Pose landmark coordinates
************
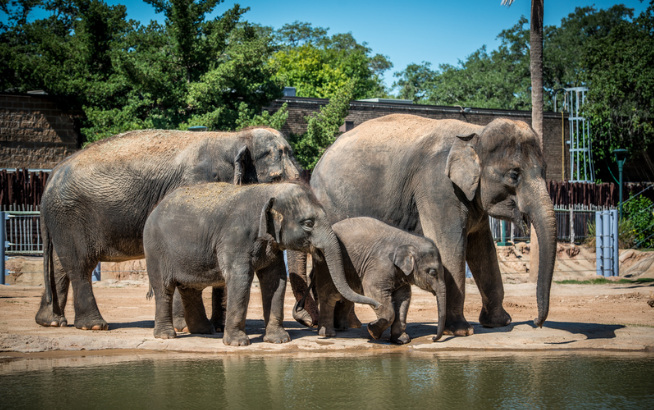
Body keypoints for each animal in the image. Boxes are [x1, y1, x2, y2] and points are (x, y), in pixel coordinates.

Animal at [36, 127, 300, 331]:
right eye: (276, 179)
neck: (235, 137)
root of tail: (52, 173)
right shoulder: (196, 185)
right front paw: (185, 327)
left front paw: (216, 327)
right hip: (70, 215)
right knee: (79, 265)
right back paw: (93, 326)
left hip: (62, 218)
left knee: (60, 265)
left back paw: (51, 322)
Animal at [143, 182, 380, 346]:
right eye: (308, 223)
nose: (376, 305)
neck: (268, 191)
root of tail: (154, 210)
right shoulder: (235, 238)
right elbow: (240, 280)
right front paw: (238, 343)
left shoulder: (271, 245)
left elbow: (276, 281)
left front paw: (279, 340)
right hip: (155, 250)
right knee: (164, 288)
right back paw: (166, 336)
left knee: (190, 288)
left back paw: (204, 331)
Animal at [311, 217, 446, 344]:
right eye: (432, 272)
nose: (433, 338)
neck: (408, 238)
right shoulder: (380, 265)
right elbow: (372, 290)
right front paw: (373, 331)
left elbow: (404, 298)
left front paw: (401, 340)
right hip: (324, 265)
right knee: (329, 296)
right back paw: (327, 334)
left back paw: (342, 328)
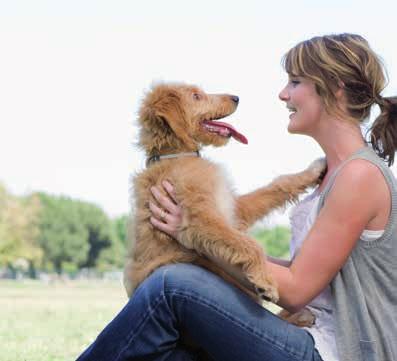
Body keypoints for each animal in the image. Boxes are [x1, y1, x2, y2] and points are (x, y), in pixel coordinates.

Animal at [124, 81, 324, 304]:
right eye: (196, 96)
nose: (236, 97)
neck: (177, 154)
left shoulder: (234, 208)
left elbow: (277, 185)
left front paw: (313, 171)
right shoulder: (199, 219)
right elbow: (251, 244)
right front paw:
************
# Task objective
Reproduce, character for character, only the lines of the preceding data that start at the line with "root of tail: (52, 173)" and end at the line with "right eye: (308, 223)", both included.

# Answer to this problem
root of tail: (52, 173)
right shoulder: (196, 185)
right front paw: (185, 327)
left front paw: (216, 327)
right hip: (70, 215)
right knee: (79, 265)
right back paw: (93, 326)
left hip: (62, 218)
left knee: (60, 265)
left back paw: (51, 322)
Animal at [143, 182, 380, 346]:
right eye: (308, 223)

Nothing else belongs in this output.